*** Opening DATA IN THIS EXERCISE ***
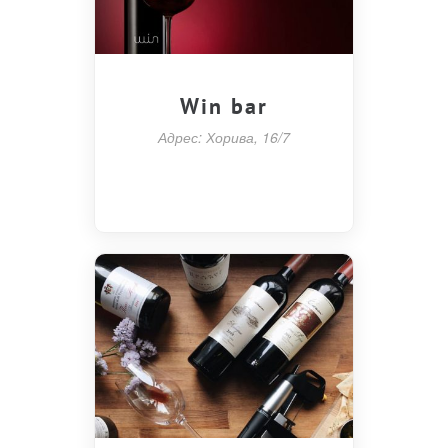
Win bar
Адрес: Хорива, 16/7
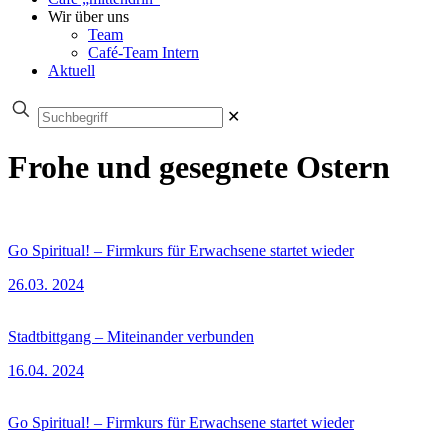
Wir über uns
Team
Café-Team Intern
Aktuell
✕
Frohe und gesegnete Ostern
Go Spiritual! – Firmkurs für Erwachsene startet wieder
26.03. 2024
Stadtbittgang – Miteinander verbunden
16.04. 2024
Go Spiritual! – Firmkurs für Erwachsene startet wieder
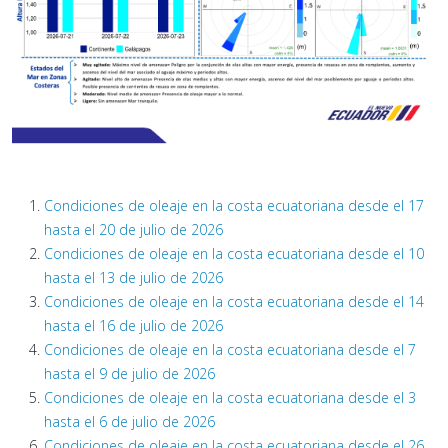
Condiciones de oleaje en la costa ecuatoriana desde el 17
hasta el 20 de julio de 2026
Condiciones de oleaje en la costa ecuatoriana desde el 10
hasta el 13 de julio de 2026
Condiciones de oleaje en la costa ecuatoriana desde el 14
hasta el 16 de julio de 2026
Condiciones de oleaje en la costa ecuatoriana desde el 7
hasta el 9 de julio de 2026
Condiciones de oleaje en la costa ecuatoriana desde el 3
hasta el 6 de julio de 2026
Condiciones de oleaje en la costa ecuatoriana desde el 26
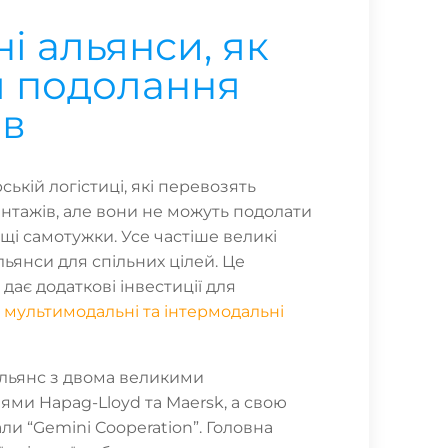
ні альянси, як
я подолання
ів
ській логістиці, які перевозять
антажів, але вони не можуть подолати
щі самотужки. Усе частіше великі
ьянси для спільних цілей. Це
дає додаткові інвестиції для
є
мультимодальні та інтермодальні
льянс з двома великими
ями Hapag-Lloyd та Maersk, а свою
и “Gemini Cooperation”. Головна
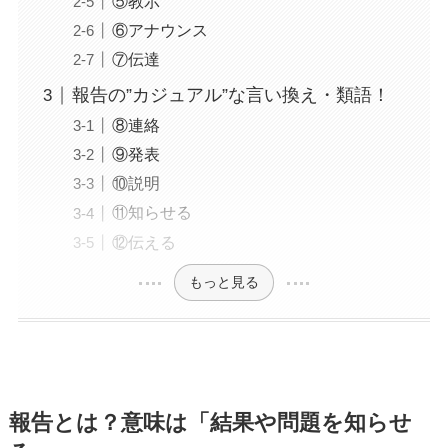
⑤教示
⑥アナウンス
⑦伝達
報告の”カジュアル”な言い換え・類語！
⑧連絡
⑨発表
⑩説明
⑪知らせる
⑫伝える
もっと見る
報告とは？意味は「結果や問題を知らせ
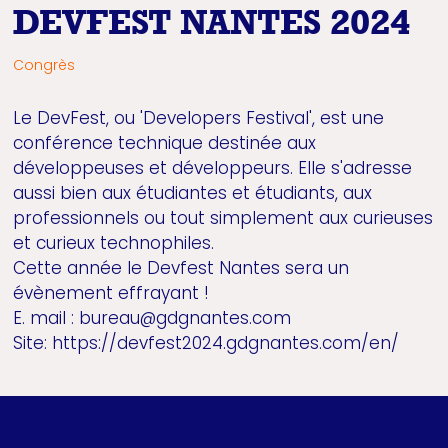
DEVFEST NANTES 2024
Congrès
Le DevFest, ou 'Developers Festival', est une
conférence technique destinée aux
développeuses et développeurs. Elle s'adresse
aussi bien aux étudiantes et étudiants, aux
professionnels ou tout simplement aux curieuses
et curieux technophiles.
Cette année le Devfest Nantes sera un
évènement effrayant !
E. mail : bureau@gdgnantes.com
Site: https://devfest2024.gdgnantes.com/en/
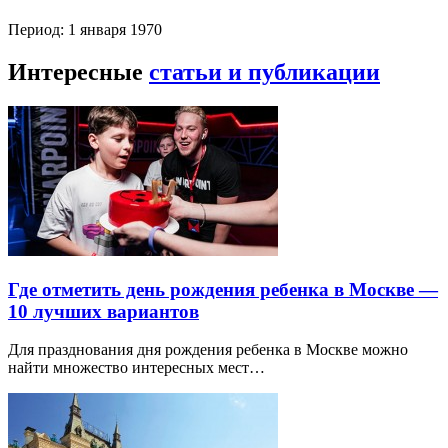
Период: 1 января 1970
Интересные
статьи и публикации
Где отметить день рождения ребенка в Москве —
10 лучших вариантов
Для празднования дня рождения ребенка в Москве можно
найти множество интересных мест…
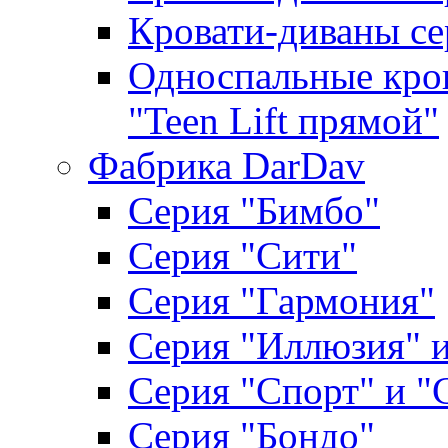
Кровати-диваны се
Односпальные кров
"Teen Lift прямой"
Фабрика DarDav
Серия "Бимбо"
Серия "Сити"
Серия "Гармония"
Серия "Иллюзия" и
Серия "Спорт" и "
Серия "Бондо"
*** Closing DATA IN THIS EXERCISE ***
Copy every record exactly, dropping the images.

→ **YOUR SOLUTION**:
Win bar
Адрес: Хорива, 16/7
Wir über uns
Team
Café-Team Intern
Aktuell
✕
Frohe und gesegnete Ostern
Go Spiritual! – Firmkurs für Erwachsene startet wieder
26.03. 2024
Stadtbittgang – Miteinander verbunden
16.04. 2024
Go Spiritual! – Firmkurs für Erwachsene startet wieder
Condiciones de oleaje en la costa ecuatoriana desde el 17
hasta el 20 de julio de 2026
Condiciones de oleaje en la costa ecuatoriana desde el 10
hasta el 13 de julio de 2026
Condiciones de oleaje en la costa ecuatoriana desde el 14
hasta el 16 de julio de 2026
Condiciones de oleaje en la costa ecuatoriana desde el 7
hasta el 9 de julio de 2026
Condiciones de oleaje en la costa ecuatoriana desde el 3
hasta el 6 de julio de 2026
Condiciones de oleaje en la costa ecuatoriana desde el 26
ні альянси, як
я подолання
ів
ській логістиці, які перевозять
антажів, але вони не можуть подолати
щі самотужки. Усе частіше великі
ьянси для спільних цілей. Це
дає додаткові інвестиції для
є
мультимодальні та інтермодальні
льянс з двома великими
ями Hapag-Lloyd та Maersk, а свою
и “Gemini Cooperation”. Головна
⑤教示
⑥アナウンス
⑦伝達
報告の”カジュアル”な言い換え・類語！
⑧連絡
⑨発表
⑩説明
⑪知らせる
⑫伝える
もっと見る
報告とは？意味は「結果や問題を知らせ
DEVFEST NANTES 2024
Congrès
Le DevFest, ou 'Developers Festival', est une
conférence technique destinée aux
développeuses et développeurs. Elle s'adresse
aussi bien aux étudiantes et étudiants, aux
professionnels ou tout simplement aux curieuses
et curieux technophiles.
Cette année le Devfest Nantes sera un
évènement effrayant !
E. mail : bureau@gdgnantes.com
Site: https://devfest2024.gdgnantes.com/en/
Период: 1 января 1970
Интересные
статьи и публикации
Где отметить день рождения ребенка в Москве —
10 лучших вариантов
Для празднования дня рождения ребенка в Москве можно
найти множество интересных мест…
Кровати-диваны се
Односпальные кров
"Teen Lift прямой"
Фабрика DarDav
Серия "Бимбо"
Серия "Сити"
Серия "Гармония"
Серия "Иллюзия" и
Серия "Спорт" и "
Серия "Бондо"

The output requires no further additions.